• _Texto de estudio_
■ ■ ■

W. H. Auden comentó una vez que los aspirantes a poetas debían aprender un oficio manual. Pero Rilke se ajustaba más al molde altivo de Yeats que Auden, que no era precisamente un jornalero, desdeñaba con altivez. Y a diferencia de Franz Kafka, contemporáneo de Rilke, que realizaba sus tareas como ejecutivo de seguros con iniciativa e incluso entusiasmo, Rilke era demasiado frágil psicológicamente para equilibrar su arte con las exigencias de un empleo a tiempo completo. Incluso un trabajo de oficina en el ejército austriaco durante la Primera Guerra Mundial, cuando la celebridad literaria de cuarenta años fue reclutada, resultó ser demasiado para él. Después de tres semanas de entrenamiento en el patio de armas y de vivir en barracones, que casi le matan, Rilke fue destinado a la sección de propaganda. Allí, sus poderes literarios le abandonaron y sus frustrados superiores trasladaron al aturdido poeta al departamento de fichajes, donde permaneció seis meses, hasta que sus amigos intercedieron y consiguieron que le dieran el alta. No era André Malraux.

■ ■ ■

• _Instrucciones_
Extrae el texto sobre Rilke completo, sin cambiar ni una palabra. Apóyate únicamente en el texto.

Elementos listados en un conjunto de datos
■ ■ ■

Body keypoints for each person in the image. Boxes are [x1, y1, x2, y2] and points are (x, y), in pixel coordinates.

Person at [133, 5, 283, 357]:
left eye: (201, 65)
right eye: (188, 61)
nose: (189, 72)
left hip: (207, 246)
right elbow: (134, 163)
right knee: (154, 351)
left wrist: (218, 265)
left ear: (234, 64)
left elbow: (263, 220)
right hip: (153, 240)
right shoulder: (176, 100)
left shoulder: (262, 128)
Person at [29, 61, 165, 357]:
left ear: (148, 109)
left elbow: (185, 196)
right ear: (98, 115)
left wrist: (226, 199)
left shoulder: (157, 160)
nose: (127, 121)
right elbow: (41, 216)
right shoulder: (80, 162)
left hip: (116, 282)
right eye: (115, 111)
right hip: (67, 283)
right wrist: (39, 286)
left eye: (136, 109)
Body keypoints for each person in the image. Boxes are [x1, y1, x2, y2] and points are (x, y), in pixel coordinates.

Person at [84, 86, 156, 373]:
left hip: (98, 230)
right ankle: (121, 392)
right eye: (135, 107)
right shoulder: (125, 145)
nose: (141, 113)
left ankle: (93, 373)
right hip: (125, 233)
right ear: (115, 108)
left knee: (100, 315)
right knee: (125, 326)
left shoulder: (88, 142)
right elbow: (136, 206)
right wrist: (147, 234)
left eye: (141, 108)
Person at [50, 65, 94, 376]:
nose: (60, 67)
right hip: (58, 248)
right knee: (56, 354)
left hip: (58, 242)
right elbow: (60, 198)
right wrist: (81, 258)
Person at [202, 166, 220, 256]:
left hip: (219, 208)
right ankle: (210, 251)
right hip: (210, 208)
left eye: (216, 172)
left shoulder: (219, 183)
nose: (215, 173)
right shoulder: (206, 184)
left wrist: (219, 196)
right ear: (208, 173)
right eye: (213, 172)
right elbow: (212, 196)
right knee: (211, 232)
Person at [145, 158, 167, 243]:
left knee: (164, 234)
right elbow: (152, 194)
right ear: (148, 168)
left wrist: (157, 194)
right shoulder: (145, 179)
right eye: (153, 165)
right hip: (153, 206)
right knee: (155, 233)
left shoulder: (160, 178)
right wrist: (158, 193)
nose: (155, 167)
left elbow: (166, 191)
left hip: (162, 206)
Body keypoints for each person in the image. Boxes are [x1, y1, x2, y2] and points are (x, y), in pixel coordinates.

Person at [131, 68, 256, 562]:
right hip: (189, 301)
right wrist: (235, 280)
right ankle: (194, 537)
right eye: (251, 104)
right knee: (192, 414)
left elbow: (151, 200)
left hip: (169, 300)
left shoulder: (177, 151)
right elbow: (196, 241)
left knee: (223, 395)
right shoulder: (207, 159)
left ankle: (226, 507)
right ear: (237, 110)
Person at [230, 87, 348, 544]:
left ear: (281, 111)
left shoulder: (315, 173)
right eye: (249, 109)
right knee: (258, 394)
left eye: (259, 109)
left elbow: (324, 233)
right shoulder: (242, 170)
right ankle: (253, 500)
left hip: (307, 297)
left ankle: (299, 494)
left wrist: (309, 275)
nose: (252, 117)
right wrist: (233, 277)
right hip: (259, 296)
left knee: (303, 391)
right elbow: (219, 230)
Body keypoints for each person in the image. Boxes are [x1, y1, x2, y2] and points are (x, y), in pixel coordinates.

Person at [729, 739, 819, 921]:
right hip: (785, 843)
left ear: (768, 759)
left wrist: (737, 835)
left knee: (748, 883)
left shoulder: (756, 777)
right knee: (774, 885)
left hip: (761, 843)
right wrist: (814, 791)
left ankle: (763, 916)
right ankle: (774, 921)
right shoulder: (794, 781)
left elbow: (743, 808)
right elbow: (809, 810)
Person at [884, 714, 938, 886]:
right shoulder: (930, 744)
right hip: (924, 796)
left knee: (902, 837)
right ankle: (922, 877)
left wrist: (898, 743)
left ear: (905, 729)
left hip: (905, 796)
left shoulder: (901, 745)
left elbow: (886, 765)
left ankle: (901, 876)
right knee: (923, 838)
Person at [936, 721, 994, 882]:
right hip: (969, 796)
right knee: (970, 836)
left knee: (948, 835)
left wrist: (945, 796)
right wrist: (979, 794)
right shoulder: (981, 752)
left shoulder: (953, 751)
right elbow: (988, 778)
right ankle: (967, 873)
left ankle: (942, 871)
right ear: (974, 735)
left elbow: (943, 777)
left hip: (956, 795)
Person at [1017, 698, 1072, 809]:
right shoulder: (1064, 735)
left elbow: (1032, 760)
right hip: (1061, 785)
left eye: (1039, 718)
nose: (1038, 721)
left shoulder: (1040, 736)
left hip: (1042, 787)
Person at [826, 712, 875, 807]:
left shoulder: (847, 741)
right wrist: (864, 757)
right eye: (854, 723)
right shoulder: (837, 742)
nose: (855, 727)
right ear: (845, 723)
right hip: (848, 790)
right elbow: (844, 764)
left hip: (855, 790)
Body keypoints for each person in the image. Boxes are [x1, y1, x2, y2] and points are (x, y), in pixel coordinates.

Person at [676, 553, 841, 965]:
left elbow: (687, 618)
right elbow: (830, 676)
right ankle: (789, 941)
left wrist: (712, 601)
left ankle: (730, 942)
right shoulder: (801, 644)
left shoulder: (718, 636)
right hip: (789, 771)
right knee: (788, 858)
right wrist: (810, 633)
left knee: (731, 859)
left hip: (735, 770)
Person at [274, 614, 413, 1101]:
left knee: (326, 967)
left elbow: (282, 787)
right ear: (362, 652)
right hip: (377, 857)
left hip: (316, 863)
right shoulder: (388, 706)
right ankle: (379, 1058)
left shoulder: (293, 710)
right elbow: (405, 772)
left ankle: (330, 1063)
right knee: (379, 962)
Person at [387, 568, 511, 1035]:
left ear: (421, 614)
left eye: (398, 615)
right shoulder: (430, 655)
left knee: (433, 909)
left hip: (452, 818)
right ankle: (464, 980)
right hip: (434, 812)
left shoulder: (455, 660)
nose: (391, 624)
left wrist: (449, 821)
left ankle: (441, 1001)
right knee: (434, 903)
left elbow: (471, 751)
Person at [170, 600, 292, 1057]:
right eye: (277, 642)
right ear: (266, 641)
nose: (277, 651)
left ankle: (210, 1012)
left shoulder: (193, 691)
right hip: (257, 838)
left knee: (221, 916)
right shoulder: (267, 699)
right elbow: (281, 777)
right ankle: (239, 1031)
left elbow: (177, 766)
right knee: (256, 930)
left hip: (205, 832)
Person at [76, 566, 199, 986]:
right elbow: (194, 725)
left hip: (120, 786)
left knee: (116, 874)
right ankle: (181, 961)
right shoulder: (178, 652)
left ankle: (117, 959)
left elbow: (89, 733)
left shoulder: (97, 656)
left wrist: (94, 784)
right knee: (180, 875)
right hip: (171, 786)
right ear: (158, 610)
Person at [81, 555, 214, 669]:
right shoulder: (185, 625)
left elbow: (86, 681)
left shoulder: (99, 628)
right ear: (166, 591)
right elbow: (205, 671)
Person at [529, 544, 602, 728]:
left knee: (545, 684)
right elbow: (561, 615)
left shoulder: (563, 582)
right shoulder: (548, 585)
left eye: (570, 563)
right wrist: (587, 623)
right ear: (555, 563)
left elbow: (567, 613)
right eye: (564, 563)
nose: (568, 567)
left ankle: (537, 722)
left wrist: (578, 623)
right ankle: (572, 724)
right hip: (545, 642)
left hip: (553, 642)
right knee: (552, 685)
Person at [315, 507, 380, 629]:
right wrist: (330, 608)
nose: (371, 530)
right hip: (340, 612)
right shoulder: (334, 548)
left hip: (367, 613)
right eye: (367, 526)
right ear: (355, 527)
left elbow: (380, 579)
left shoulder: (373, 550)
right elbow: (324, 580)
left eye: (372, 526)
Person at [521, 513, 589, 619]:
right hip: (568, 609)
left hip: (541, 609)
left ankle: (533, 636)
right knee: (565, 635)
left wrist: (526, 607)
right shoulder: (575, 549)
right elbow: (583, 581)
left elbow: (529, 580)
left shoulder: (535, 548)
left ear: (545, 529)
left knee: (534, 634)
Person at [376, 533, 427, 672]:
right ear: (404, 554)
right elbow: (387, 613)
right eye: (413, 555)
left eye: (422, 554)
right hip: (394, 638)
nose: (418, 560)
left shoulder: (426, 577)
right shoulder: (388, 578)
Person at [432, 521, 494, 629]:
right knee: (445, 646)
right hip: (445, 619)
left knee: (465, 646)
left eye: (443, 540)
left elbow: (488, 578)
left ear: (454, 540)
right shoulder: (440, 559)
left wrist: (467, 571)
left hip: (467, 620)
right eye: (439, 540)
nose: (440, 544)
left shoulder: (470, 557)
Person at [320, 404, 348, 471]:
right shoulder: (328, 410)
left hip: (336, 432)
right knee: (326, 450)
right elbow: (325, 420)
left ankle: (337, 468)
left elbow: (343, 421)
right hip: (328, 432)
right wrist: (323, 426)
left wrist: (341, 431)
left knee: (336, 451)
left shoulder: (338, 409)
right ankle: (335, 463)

■ ■ ■

• _Respuesta_
W. H. Auden comentó una vez que los aspirantes a poetas debían aprender un oficio manual. Pero Rilke se ajustaba más al molde altivo de Yeats que Auden, que no era precisamente un jornalero, desdeñaba con altivez. Y a diferencia de Franz Kafka, contemporáneo de Rilke, que realizaba sus tareas como ejecutivo de seguros con iniciativa e incluso entusiasmo, Rilke era demasiado frágil psicológicamente para equilibrar su arte con las exigencias de un empleo a tiempo completo. Incluso un trabajo de oficina en el ejército austriaco durante la Primera Guerra Mundial, cuando la celebridad literaria de cuarenta años fue reclutada, resultó ser demasiado para él. Después de tres semanas de entrenamiento en el patio de armas y de vivir en barracones, que casi le matan, Rilke fue destinado a la sección de propaganda. Allí, sus poderes literarios le abandonaron y sus frustrados superiores trasladaron al aturdido poeta al departamento de fichajes, donde permaneció seis meses, hasta que sus amigos intercedieron y consiguieron que le dieran el alta. No era André Malraux.